An diesen Stellen ist die Anzahl der Schweißdrüsen bei allen Menschen besonders hoch. Hyperhidrose-Patienten haben weder mehr noch größere Schweißdrüsen, sie sind lediglich durch den Sympathikus überstimuliert.

Typisch ist die symmetrische Ausprägung der fokalen Hyperhidrose – es sind immer beide Hände, beide Füße oder beide Achselhöhlen betroffen.

 

Schweregrad fokaler Hyperhidrose
  Handflächen, Fußsohlen Achselhöhlen

Grad 1

Leichte Hyperhidrose

Deutlich vermehrte Hautfeuchtigkeit
  • Deutlich vermehrte Hautfeuchtigkeit
  • Schwitzflecke von 5-10 cm Durchmesser

Grad 2

Mäßig starke Hyperhidrose

  • Bildung von Schweißperlen
  • Schwitzen auf Fußsohlen bzw. Handinnenflächen begrenzt
  • Bildung von Schweißperlen
  • Schwitzflecke von 10-20 cm Durchmesser

Grad 3

Starke Hyperhidrose

  • Schweiß tropft
  • Schwitzen auch an den seitlichen Hand- und Fußränder
  • Schweiß tropft
  • Schwitzflecke > 20 cm Durchmesser


Generalisierte Hyperhidrose

Am ganzen Körper, zumindest aber an großflächigen Körperpartien, zu schwitzen ist eine seltene Ausprägung der primären Hyperhidrose. Typisch ist sie dagegen bei der sekundären Hyperhidrose, bei der das Schwitzen nur Begleitphänomen einer anderen Grunderkrankung ist.

Da die Kleidung ständig durchnässt ist, müssen sich die Betroffenen mehrmals am Tag umziehen und sind besonders anfällig für Erkältungskrankheiten.

 

Sonderform: Gustatorisches Schwitzen

Gustatorisches Schwitzen (Gustatorische Hyperhidrose, Geschmacksschwitzen), auch Frey-Syndrom oder Aurikulotemporales Syndrom genannt, ist eine Form des Schwitzens, bei der durch Essen, Trinken jeglicher Art, auch durch Reize wie Bonbon lutschen, beißen, kauen oder durch bestimmte Geschmacksreize umschriebene Hautbezirke im Gesicht und Hals stark zu schwitzen beginnen.

Ursachen können sein

  • Schädigungen des vegetativen Nervensystems, z.B. nach Verletzungen oder Strahlentherapie in der Hals- bzw. Kopfregion
  • nach Sympathektomie, einem chirurgischen Eingriff am Sympathikusnerven, von dem Teile durchtrennt bzw. entfernt werden
  • Gesichtsnervenlähmung (Fazialisparese)
  • Erkrankungen oder Operationen der Speicheldrüsen.
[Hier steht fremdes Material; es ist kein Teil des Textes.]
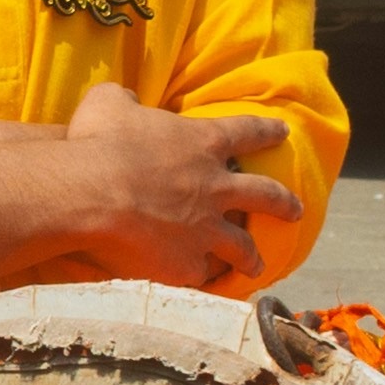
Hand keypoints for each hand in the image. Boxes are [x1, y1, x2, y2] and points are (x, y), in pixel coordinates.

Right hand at [56, 87, 297, 286]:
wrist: (88, 195)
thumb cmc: (98, 143)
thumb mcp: (108, 103)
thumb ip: (123, 98)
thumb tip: (124, 97)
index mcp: (202, 143)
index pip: (246, 131)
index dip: (266, 130)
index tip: (283, 131)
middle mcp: (215, 187)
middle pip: (263, 194)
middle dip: (283, 202)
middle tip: (297, 210)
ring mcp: (205, 229)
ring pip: (241, 245)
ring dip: (252, 256)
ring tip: (258, 265)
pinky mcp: (185, 263)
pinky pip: (202, 274)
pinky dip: (204, 279)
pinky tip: (205, 286)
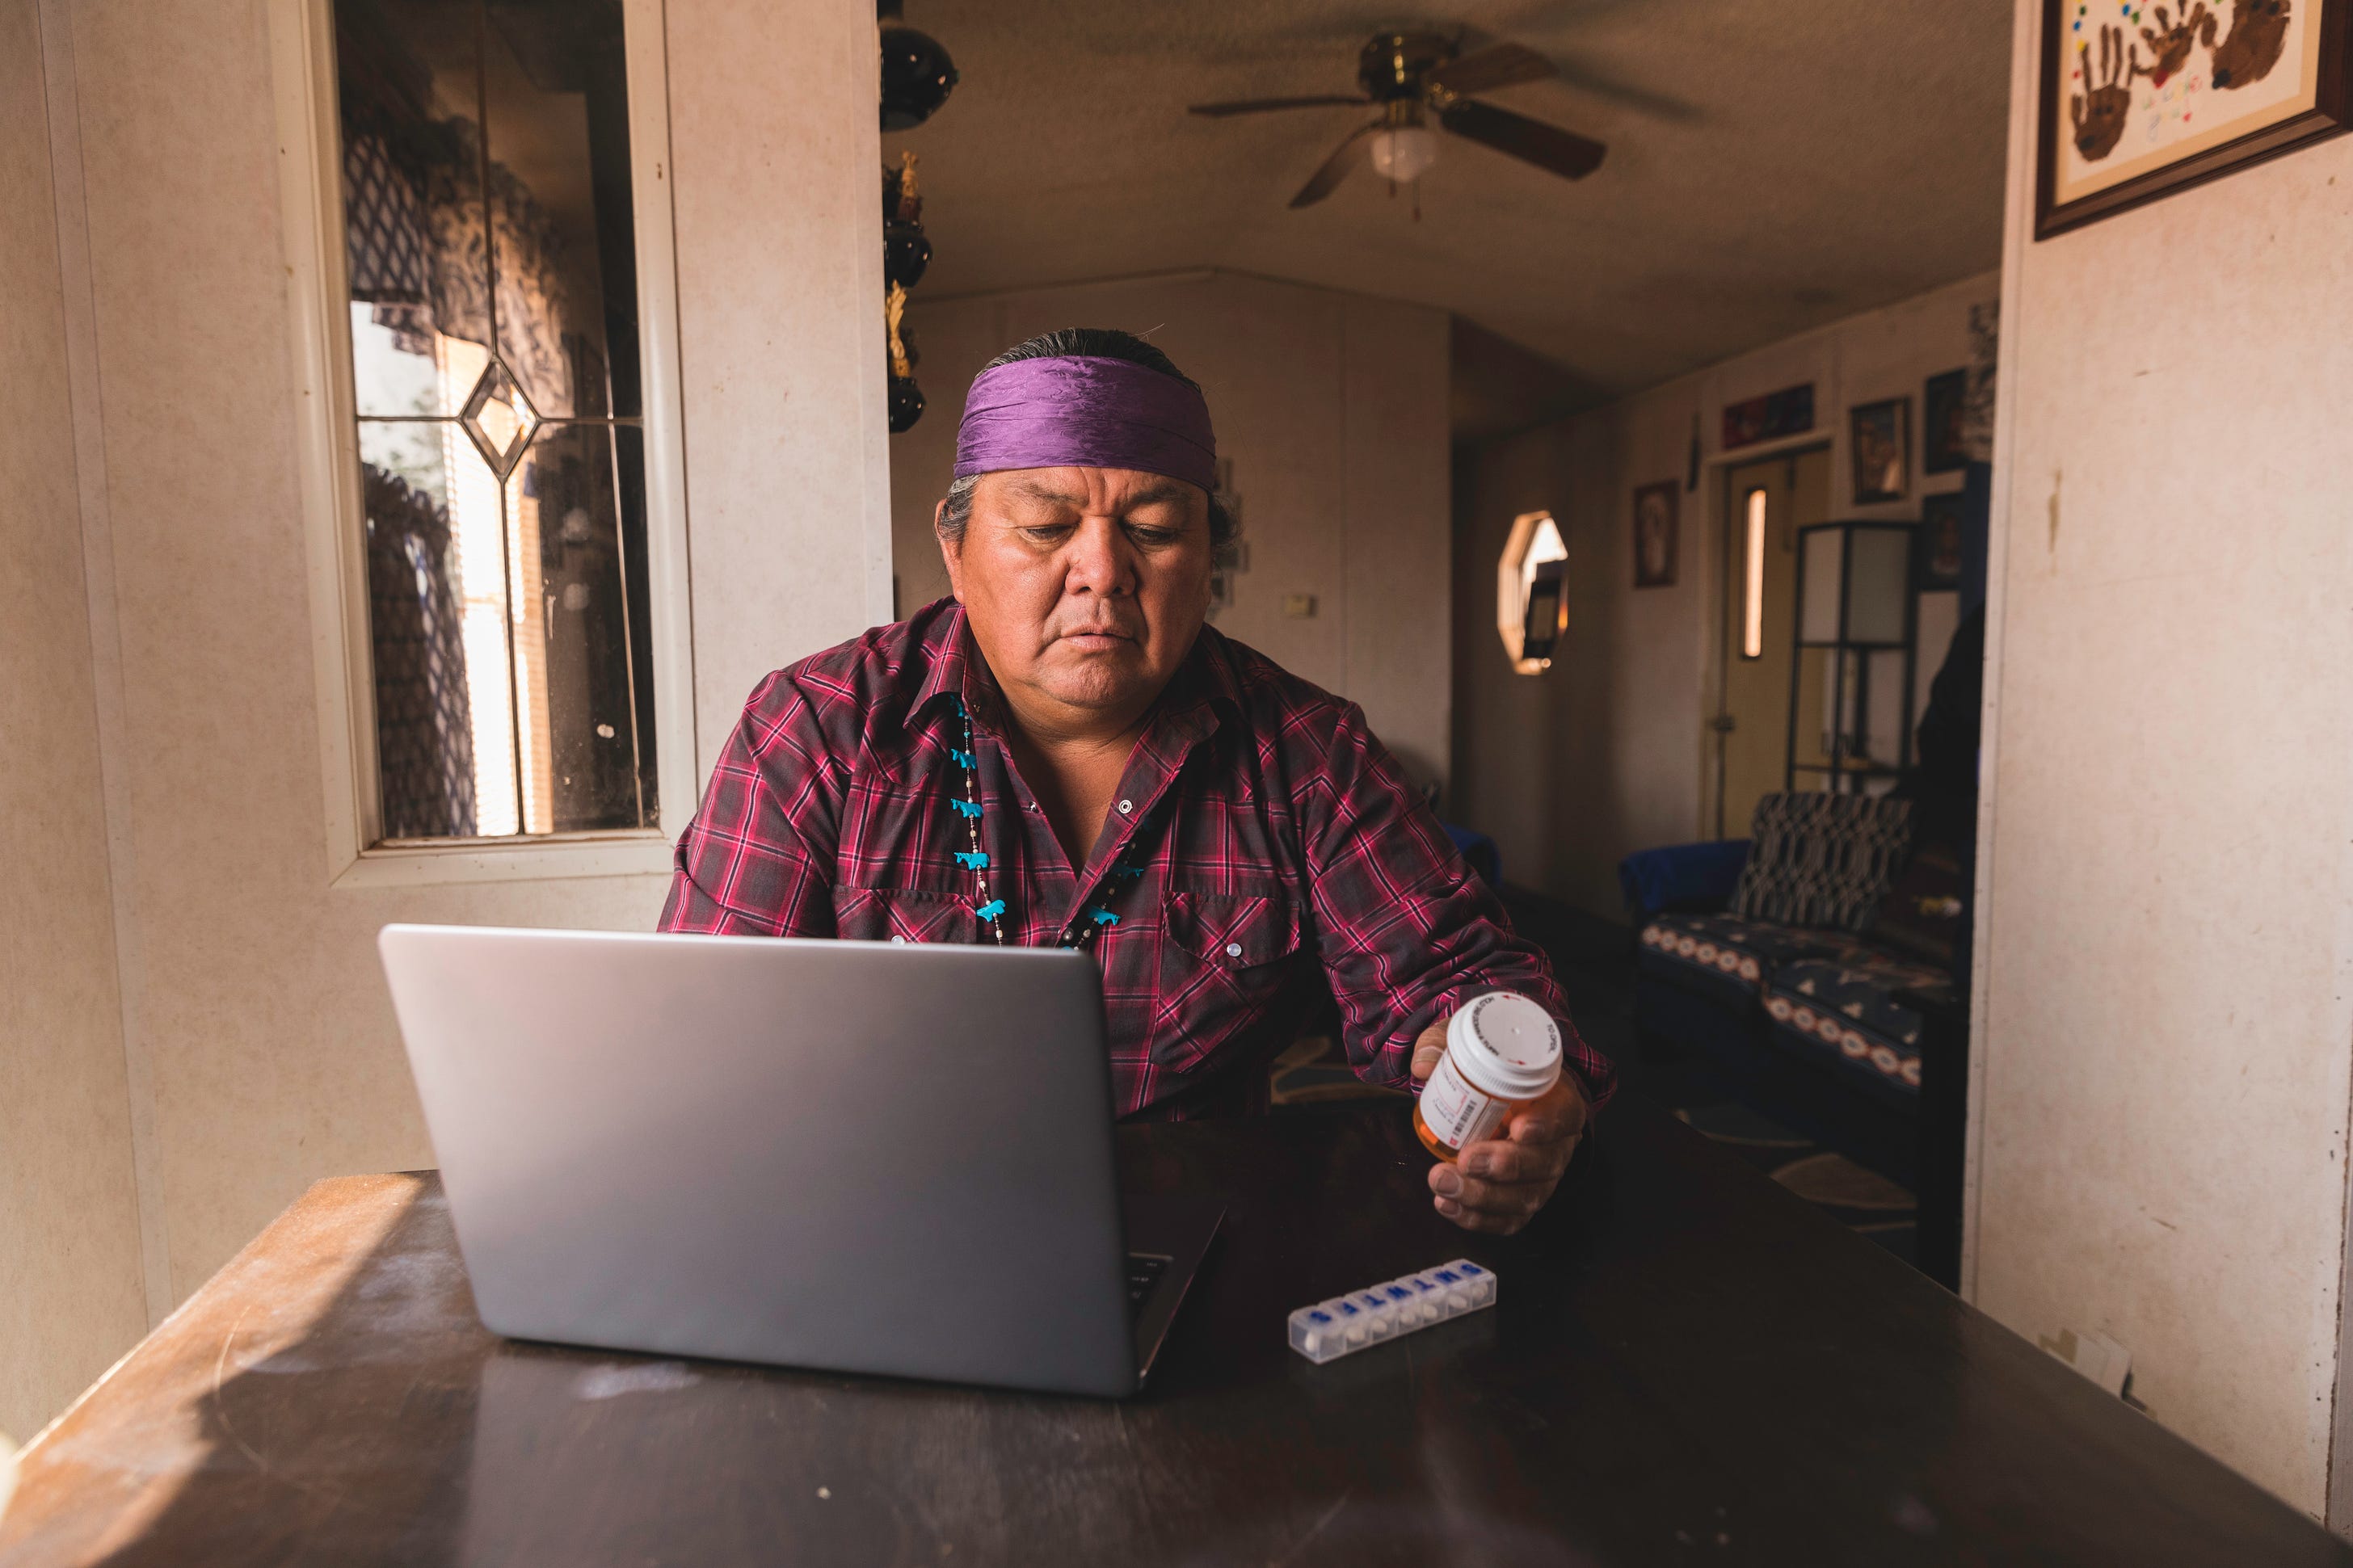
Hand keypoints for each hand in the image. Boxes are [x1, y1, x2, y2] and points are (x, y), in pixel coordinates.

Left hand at [1411, 1018, 1588, 1234]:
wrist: (1497, 1097)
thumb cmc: (1489, 1069)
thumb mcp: (1468, 1046)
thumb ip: (1443, 1046)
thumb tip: (1421, 1066)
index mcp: (1556, 1099)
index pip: (1564, 1114)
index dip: (1546, 1125)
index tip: (1518, 1128)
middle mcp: (1557, 1142)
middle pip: (1544, 1163)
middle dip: (1504, 1166)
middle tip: (1466, 1160)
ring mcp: (1542, 1175)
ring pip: (1526, 1197)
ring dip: (1482, 1197)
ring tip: (1442, 1184)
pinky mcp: (1523, 1198)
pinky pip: (1509, 1219)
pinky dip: (1478, 1218)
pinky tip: (1448, 1205)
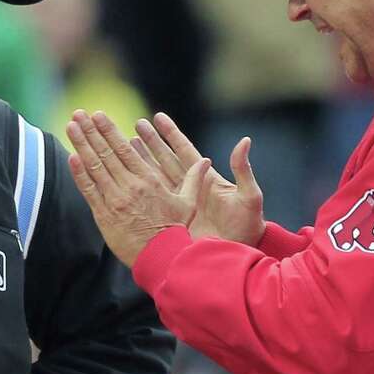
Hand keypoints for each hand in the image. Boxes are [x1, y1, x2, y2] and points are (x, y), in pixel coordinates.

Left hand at [67, 110, 208, 266]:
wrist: (162, 258)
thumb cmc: (176, 231)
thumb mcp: (188, 202)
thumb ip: (192, 178)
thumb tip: (206, 161)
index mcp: (149, 179)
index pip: (125, 148)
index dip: (109, 130)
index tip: (98, 115)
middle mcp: (130, 186)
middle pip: (106, 152)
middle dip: (91, 131)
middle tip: (79, 113)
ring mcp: (115, 199)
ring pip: (95, 166)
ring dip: (81, 145)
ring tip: (71, 126)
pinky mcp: (104, 215)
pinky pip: (89, 190)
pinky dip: (79, 173)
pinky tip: (71, 157)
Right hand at [132, 113, 264, 245]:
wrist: (238, 255)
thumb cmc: (247, 226)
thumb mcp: (248, 197)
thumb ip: (242, 170)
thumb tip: (244, 141)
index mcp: (206, 178)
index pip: (184, 150)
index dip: (171, 134)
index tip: (156, 118)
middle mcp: (191, 187)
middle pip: (166, 159)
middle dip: (150, 142)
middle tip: (134, 125)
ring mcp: (181, 202)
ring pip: (155, 176)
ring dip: (141, 161)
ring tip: (124, 144)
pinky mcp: (174, 217)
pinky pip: (154, 198)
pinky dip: (140, 186)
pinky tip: (126, 177)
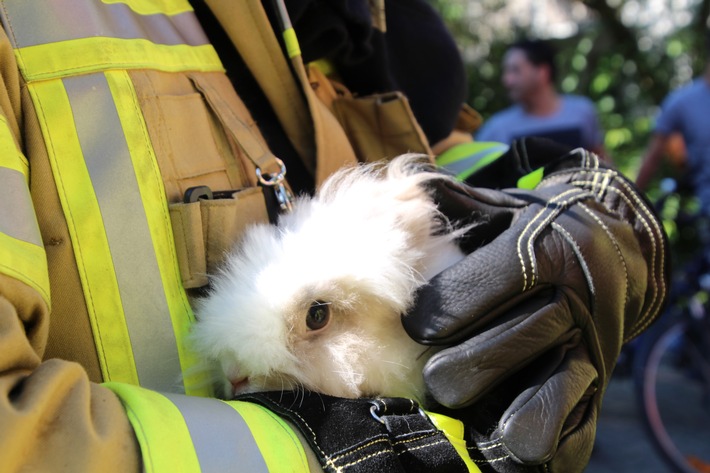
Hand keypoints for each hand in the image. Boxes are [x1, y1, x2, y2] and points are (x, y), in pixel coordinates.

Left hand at [405, 139, 668, 471]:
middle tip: (435, 372)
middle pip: (489, 357)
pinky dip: (533, 442)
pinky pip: (568, 436)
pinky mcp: (599, 390)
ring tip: (468, 411)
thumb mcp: (501, 204)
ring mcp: (590, 353)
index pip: (471, 295)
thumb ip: (450, 201)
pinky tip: (502, 433)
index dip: (432, 315)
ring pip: (536, 408)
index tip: (415, 325)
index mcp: (545, 251)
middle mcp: (573, 303)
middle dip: (448, 373)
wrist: (621, 251)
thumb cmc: (540, 227)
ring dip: (490, 420)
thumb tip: (398, 190)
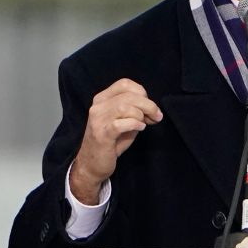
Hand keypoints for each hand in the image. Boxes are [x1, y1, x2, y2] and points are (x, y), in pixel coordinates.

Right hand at [70, 78, 162, 204]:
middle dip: (149, 105)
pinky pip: (122, 123)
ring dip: (142, 115)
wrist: (92, 163)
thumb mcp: (124, 119)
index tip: (149, 106)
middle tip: (156, 117)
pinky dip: (135, 124)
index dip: (142, 92)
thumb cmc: (112, 140)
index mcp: (102, 99)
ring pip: (126, 107)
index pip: (125, 83)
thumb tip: (153, 107)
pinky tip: (139, 129)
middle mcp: (97, 107)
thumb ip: (135, 109)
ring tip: (145, 124)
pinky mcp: (101, 134)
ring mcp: (97, 120)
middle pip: (129, 95)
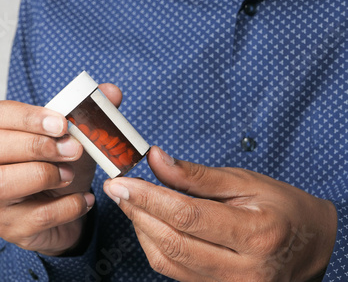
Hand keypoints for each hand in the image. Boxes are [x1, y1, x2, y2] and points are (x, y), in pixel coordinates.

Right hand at [0, 84, 121, 255]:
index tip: (62, 123)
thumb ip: (88, 112)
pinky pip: (35, 216)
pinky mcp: (7, 227)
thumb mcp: (71, 136)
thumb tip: (111, 91)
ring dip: (43, 175)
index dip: (29, 118)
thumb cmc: (56, 166)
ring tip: (71, 175)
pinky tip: (84, 199)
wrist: (62, 210)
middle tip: (73, 148)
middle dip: (36, 145)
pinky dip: (67, 206)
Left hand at [103, 146, 336, 280]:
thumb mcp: (244, 182)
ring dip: (141, 229)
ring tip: (131, 202)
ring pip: (167, 261)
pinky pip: (174, 271)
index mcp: (256, 234)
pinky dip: (154, 246)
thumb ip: (196, 175)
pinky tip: (148, 223)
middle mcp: (243, 270)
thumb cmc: (282, 208)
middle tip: (118, 189)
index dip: (149, 198)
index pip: (188, 216)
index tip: (122, 182)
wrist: (309, 246)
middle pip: (172, 242)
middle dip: (137, 212)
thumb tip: (155, 159)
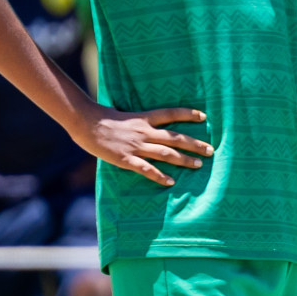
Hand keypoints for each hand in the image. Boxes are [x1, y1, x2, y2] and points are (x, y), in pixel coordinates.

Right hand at [73, 105, 212, 186]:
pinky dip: (159, 176)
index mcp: (144, 118)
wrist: (86, 123)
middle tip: (210, 150)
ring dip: (184, 160)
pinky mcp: (125, 159)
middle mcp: (144, 131)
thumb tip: (148, 121)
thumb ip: (139, 119)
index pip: (171, 113)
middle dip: (195, 144)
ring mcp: (136, 146)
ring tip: (199, 165)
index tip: (204, 117)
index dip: (188, 114)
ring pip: (166, 153)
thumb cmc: (103, 117)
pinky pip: (146, 169)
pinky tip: (171, 182)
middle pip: (175, 137)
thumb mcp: (125, 113)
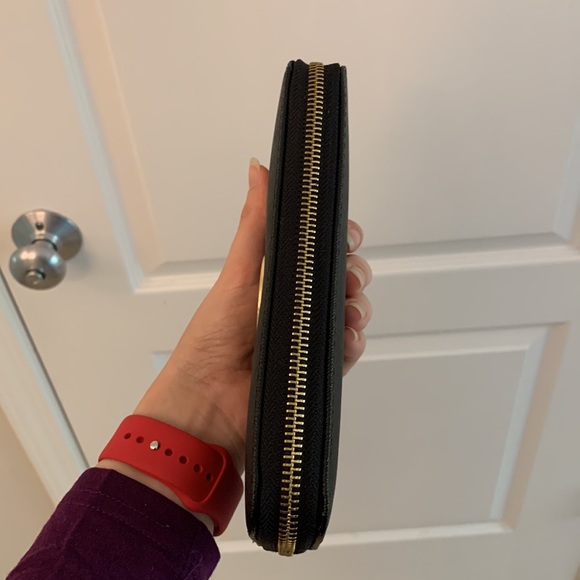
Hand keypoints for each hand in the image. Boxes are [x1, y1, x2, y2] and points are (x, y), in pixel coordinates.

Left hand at [131, 159, 371, 475]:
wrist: (209, 406)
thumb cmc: (214, 339)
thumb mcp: (239, 272)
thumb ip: (255, 224)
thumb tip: (257, 168)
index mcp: (275, 278)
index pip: (319, 250)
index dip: (339, 241)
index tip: (348, 237)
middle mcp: (294, 305)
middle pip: (342, 278)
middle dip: (355, 273)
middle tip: (350, 278)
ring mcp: (307, 337)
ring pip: (351, 312)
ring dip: (358, 308)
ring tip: (349, 312)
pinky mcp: (317, 368)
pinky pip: (348, 349)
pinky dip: (353, 342)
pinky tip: (347, 339)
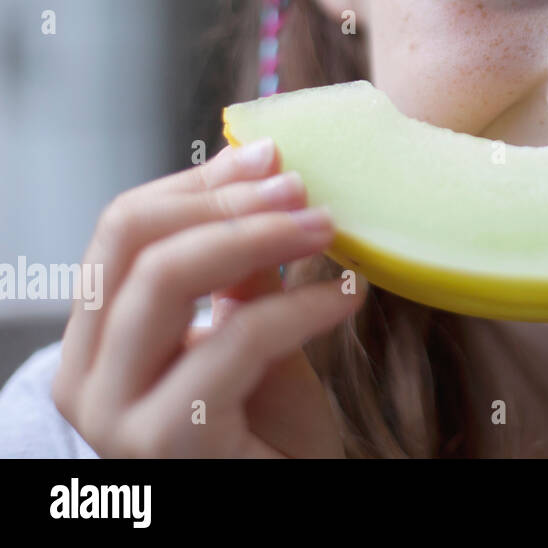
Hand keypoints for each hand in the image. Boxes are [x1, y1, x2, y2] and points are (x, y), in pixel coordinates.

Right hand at [52, 141, 361, 456]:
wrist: (296, 505)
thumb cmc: (272, 434)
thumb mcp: (252, 335)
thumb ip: (240, 272)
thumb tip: (259, 180)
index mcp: (97, 344)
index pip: (121, 232)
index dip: (197, 184)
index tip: (269, 156)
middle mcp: (85, 379)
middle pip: (132, 241)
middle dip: (225, 200)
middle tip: (302, 185)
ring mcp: (115, 415)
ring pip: (166, 277)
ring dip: (259, 235)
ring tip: (328, 227)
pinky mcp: (167, 443)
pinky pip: (235, 338)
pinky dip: (302, 306)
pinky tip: (350, 296)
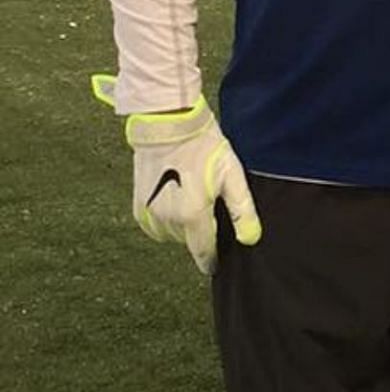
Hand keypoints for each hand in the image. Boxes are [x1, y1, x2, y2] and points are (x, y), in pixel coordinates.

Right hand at [90, 76, 261, 274]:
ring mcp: (148, 214)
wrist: (167, 126)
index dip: (211, 259)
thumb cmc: (205, 147)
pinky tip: (176, 198)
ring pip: (171, 234)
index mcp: (192, 215)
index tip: (216, 266)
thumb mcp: (232, 175)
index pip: (203, 251)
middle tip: (209, 208)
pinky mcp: (136, 206)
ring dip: (183, 226)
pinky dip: (166, 220)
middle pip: (188, 240)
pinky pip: (154, 226)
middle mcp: (167, 220)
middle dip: (200, 232)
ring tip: (193, 198)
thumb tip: (250, 239)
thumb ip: (242, 211)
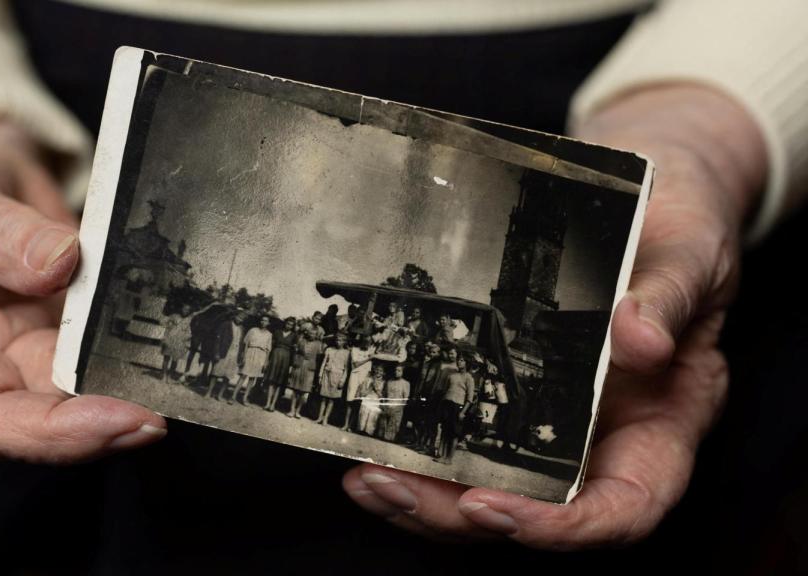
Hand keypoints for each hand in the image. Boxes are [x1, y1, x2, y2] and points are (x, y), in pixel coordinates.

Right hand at [0, 107, 165, 462]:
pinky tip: (168, 342)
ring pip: (75, 397)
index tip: (123, 418)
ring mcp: (13, 356)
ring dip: (126, 392)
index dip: (53, 433)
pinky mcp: (55, 340)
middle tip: (165, 405)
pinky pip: (98, 357)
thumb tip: (58, 263)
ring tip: (174, 375)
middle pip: (37, 423)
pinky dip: (133, 354)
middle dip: (104, 422)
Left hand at [342, 84, 766, 547]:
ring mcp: (554, 417)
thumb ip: (670, 297)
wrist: (653, 196)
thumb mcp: (690, 252)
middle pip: (536, 508)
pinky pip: (467, 432)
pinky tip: (374, 434)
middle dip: (458, 514)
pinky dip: (421, 444)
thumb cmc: (684, 230)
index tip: (494, 507)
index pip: (622, 507)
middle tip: (393, 488)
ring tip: (367, 478)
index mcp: (662, 423)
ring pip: (491, 483)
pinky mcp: (511, 387)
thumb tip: (642, 340)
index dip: (562, 526)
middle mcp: (605, 435)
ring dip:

Schwitzen durch Gewürze ausgelöstWahrscheinlich entsteht das gustatorische Schwitzen dadurch, dass sich nach Verletzungen, Operationen oder Entzündungen neue Nervenäste bilden, die nicht richtig verknüpft sind. Immer dann, wenn die Nerven eigentlich die Speicheldrüsen zur Sekretion anregen sollen, regen sie die Schweißdrüsen an.